I don’t understand the fight between stay-at-home moms and working moms. Every mom works hard. Both walking out the door every morning and spending all day with the kids have their own advantages and disadvantages.
But what really annoys me is the idea that every mom who has a nanny is somehow a slacker in relation to “real” moms. This is how the rhetoric goes.
If a mom works and has a nanny, she selfish. Clearly if she can afford a nanny, she can afford to stay home with her children. Leaving them with a stranger means she’s willing to put her own needs ahead of those of her children. Sure, staying home might take some sacrifice like giving up the second Lexus or the downsizing from the McMansion but aren’t children worth it? Any mother who isn’t willing to make those sacrifices shouldn’t have kids to begin with.
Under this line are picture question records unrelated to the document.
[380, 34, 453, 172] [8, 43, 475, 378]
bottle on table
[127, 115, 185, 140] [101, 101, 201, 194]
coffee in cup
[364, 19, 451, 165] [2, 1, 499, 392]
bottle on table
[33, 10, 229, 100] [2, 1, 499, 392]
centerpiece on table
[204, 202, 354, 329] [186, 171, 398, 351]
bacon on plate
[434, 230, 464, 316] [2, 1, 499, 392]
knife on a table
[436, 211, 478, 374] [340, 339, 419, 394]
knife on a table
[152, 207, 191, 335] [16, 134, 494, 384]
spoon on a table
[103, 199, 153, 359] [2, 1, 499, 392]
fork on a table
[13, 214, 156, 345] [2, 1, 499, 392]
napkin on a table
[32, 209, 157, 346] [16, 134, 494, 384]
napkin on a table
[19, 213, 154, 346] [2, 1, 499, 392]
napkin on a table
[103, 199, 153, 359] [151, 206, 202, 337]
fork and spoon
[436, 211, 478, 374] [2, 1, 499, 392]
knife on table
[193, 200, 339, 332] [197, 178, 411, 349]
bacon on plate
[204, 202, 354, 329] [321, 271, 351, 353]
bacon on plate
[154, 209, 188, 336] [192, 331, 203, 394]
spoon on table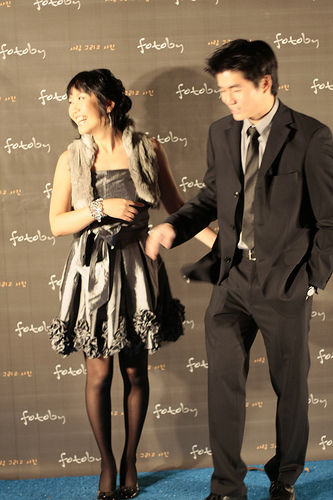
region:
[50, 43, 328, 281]
two people standing together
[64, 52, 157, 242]
a woman with black hair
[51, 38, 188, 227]
a woman with her hair up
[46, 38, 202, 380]
a woman wearing a silver dress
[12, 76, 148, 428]
a woman wearing stockings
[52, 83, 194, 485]
a woman wearing heels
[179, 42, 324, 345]
a man in a suit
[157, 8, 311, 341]
a man wearing a tie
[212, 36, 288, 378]
a man wearing a suit jacket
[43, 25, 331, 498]
they are dressed fancily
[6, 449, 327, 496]
the carpet is blue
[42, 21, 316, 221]
the light shines brightly on them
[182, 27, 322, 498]
he is wearing a suit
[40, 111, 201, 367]
she is wearing a dress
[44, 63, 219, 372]
her dress is silver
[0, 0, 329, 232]
the backdrop is black with red and white text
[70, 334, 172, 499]
she is wearing black stockings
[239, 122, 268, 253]
a black tie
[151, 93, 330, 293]
his jacket is black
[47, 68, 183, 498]
woman wearing sexy hosiery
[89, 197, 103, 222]
a substantial bracelet on a wrist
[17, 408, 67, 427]
the name of a photography studio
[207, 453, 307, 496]
sloppy looking pants legs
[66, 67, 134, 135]
a woman laughing with a man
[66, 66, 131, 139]
woman looking away from her man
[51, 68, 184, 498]
woman wearing nice dress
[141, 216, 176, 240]
man pointing with blurry hand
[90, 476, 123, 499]
right shoe on woman's right foot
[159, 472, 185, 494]
bright blue carpet at an event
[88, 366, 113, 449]
dark black hose on woman's leg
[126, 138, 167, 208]
light brown fur vest on woman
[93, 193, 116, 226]
large chunky braclet on woman's wrist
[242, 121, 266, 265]
dark black tie on man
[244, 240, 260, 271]
silver belt buckle on belt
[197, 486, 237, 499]
dark black man's shoe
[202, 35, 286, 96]
The mans hair is dark.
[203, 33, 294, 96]
The man's hair is black.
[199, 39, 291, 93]
The man's hair is straight.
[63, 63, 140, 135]
The woman's hair is dark.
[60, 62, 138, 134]
The woman's hair is black.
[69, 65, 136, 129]
The woman's hair is straight.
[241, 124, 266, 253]
The man is wearing a necktie.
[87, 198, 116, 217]
The woman is wearing a bracelet.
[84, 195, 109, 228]
The bracelet is sparkling stones.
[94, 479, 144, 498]
The woman is wearing black shoes.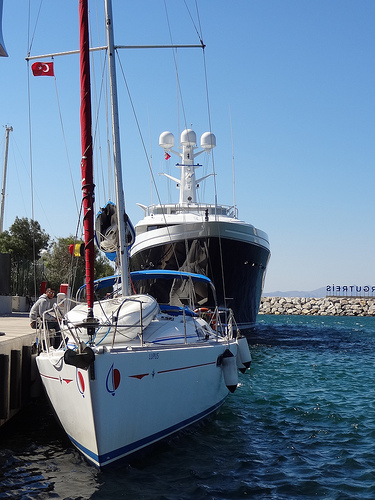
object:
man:
[29, 286, 62, 335]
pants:
[38, 321, 61, 336]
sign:
[324, 281, 375, 298]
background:
[259, 274, 372, 321]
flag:
[31, 61, 55, 79]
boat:
[35, 265, 251, 469]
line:
[115, 51, 182, 287]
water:
[0, 315, 375, 500]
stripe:
[128, 361, 215, 380]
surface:
[0, 310, 34, 345]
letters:
[349, 285, 354, 291]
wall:
[259, 296, 375, 317]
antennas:
[158, 128, 177, 150]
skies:
[0, 0, 375, 293]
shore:
[260, 287, 375, 318]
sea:
[0, 315, 375, 500]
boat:
[124, 128, 271, 323]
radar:
[157, 130, 217, 204]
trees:
[7, 215, 50, 295]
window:
[152, 207, 176, 216]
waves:
[233, 454, 262, 474]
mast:
[77, 0, 98, 326]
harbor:
[0, 268, 375, 500]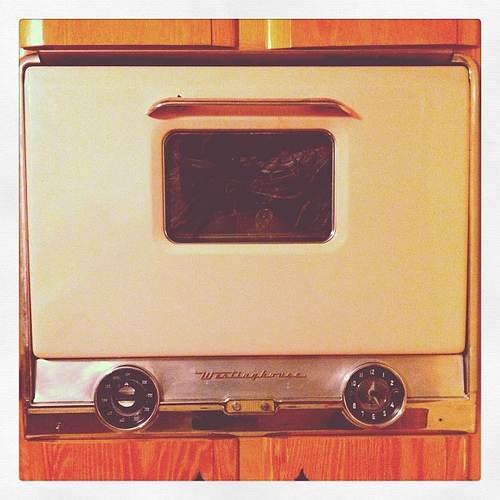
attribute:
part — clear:
[167, 131, 334, 244]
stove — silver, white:
[21, 50, 476, 433]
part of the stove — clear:
[161, 125, 337, 248]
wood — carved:
[21, 17, 484, 49]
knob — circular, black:
[92, 363, 163, 434]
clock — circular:
[342, 362, 411, 433]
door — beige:
[26, 67, 465, 354]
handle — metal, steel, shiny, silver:
[149, 96, 362, 122]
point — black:
[295, 467, 309, 481]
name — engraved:
[195, 369, 307, 382]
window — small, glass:
[161, 126, 337, 245]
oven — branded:
[22, 47, 478, 435]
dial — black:
[92, 362, 163, 433]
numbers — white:
[99, 372, 154, 425]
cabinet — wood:
[23, 437, 482, 481]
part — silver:
[29, 358, 473, 407]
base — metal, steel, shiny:
[32, 358, 471, 415]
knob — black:
[340, 361, 408, 430]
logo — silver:
[195, 369, 307, 381]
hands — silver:
[368, 379, 380, 406]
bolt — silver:
[232, 400, 243, 411]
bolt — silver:
[259, 401, 269, 413]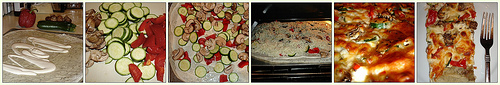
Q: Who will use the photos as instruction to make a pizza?
A: An amateur chef.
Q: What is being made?
A: Pizza.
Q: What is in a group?
A: Photos.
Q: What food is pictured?
A: Pizza.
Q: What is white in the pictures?
A: Cheese.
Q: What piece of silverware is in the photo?
A: Fork.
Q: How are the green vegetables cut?
A: Slices.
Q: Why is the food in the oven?
A: Getting cooked.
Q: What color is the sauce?
A: White.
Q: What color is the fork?
A: Silver.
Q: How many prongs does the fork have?
A: Four.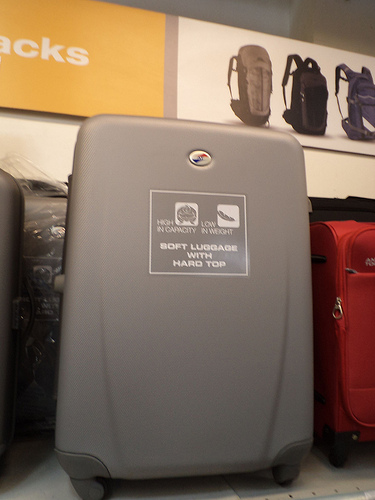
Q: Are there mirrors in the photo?
A: No, there are no mirrors.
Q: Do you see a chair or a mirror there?
A: No, there are no mirrors or chairs.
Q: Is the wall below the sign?
A: Yes, the wall is below the sign.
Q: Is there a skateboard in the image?
A: No, there are no skateboards.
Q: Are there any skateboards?
A: No, there are no skateboards.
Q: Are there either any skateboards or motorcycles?
A: No, there are no skateboards or motorcycles.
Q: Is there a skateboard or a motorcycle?
A: No, there are no skateboards or motorcycles.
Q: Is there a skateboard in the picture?
A: No, there are no skateboards.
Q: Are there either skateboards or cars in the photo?
A: No, there are no skateboards or cars.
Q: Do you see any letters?
A: Yes, there are letters.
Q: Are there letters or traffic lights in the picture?
A: Yes, there are letters.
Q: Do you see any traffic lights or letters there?
A: Yes, there are letters.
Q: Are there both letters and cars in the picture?
A: No, there are letters but no cars.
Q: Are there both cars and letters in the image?
A: No, there are letters but no cars.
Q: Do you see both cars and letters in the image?
A: No, there are letters but no cars.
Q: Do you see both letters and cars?
A: No, there are letters but no cars.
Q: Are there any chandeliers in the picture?
A: No, there are no chandeliers.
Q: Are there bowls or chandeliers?
A: No, there are no chandeliers or bowls.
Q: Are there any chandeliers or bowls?
A: No, there are no chandeliers or bowls.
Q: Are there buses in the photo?
A: No, there are no buses.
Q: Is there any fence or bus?
A: No, there are no buses or fences.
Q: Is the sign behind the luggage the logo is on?
A: Yes, the sign is behind the luggage.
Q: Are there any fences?
A: No, there are no fences.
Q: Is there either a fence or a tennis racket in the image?
A: No, there are no fences or rackets.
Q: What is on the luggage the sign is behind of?
A: The logo is on the luggage.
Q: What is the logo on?
A: The logo is on the luggage.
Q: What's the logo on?
A: The logo is on the luggage.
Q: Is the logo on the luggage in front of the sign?
A: Yes, the logo is on the luggage.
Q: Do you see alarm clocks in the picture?
A: No, there are no alarm clocks.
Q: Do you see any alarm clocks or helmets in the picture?
A: No, there are no alarm clocks or helmets.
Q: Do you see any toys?
A: No, there are no toys.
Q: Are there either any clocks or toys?
A: No, there are no toys or clocks.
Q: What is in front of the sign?
A: The luggage is in front of the sign.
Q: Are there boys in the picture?
A: No, there are no boys.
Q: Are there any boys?
A: No, there are no boys.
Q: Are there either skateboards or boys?
A: No, there are no boys or skateboards.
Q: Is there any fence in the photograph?
A: No, there are no fences.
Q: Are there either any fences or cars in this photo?
A: No, there are no fences or cars.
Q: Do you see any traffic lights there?
A: No, there are no traffic lights.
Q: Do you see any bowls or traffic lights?
A: No, there are no traffic lights or bowls.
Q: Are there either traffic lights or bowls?
A: No, there are no traffic lights or bowls.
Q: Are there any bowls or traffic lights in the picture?
A: No, there are no traffic lights or bowls.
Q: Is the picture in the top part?
A: Yes, the picture is in the top of the image.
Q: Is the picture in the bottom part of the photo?
A: No, the picture is in the top of the image.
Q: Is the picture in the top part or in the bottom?
A: The picture is in the top of the image.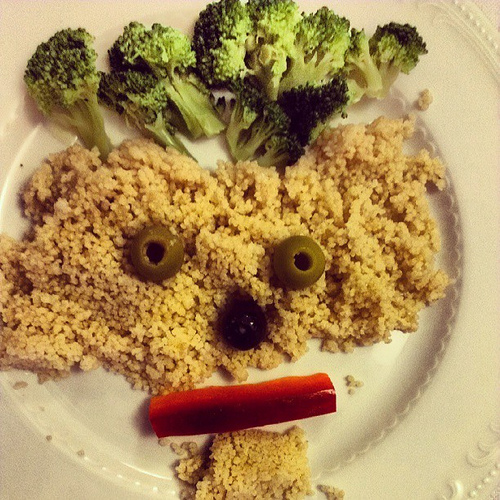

Now if she’s a stay-at-home mom with a nanny, she’s not only selfish but she’s also shallow and lazy to boot. Again, she’s not willing to sacrifice her wants and needs for those of her children so why did she have children to begin with?
Why is it that when people say “she has a nanny” in a mommy wars conversation, it almost always ends with the question of why the woman bothered to have children in the first place? Like choosing in-home chlidcare deems her automatically unfit.
Anyway, I’ve worked in the nanny industry for over 22 years and I’m here to tell you that the majority of moms that employ nannies aren’t slackers, selfish, shallow or lazy. They love their kids like crazy. They regularly sacrifice for their families. They struggle to balance family and work. They’re moms, wives, friends, daughters, neighbors, employees and if they have any time or energy left, they’re just women trying to figure it all out. Like the rest of us.
Of course having a nanny is a convenience. Of course it makes being a mom easier in some ways. But since when is doing what you can to make parenting easier an indicator of being a bad mom? If that’s the case, let’s trash the moms who regularly stop by the local grocery store to pick up a hot deli dinner rather than cook. And what about the moms who drop their kids off in the gym daycare so they can work out. Oh, and let’s not forget the moms who use TV to entertain their kids so they can take a breath. Yeah, I think whatever you can do, big or small, to make raising kids easier is a good thing.
So let’s give moms with nannies a break. They haven’t abandoned the cause, they’re still struggling under the guilt and pressure our society puts on mothers to be all things to all people, their life isn’t filled with glitter and gold. They just made a smart choice to hire a great person to help them take care of their kids and they have the good fortune to be able to afford it.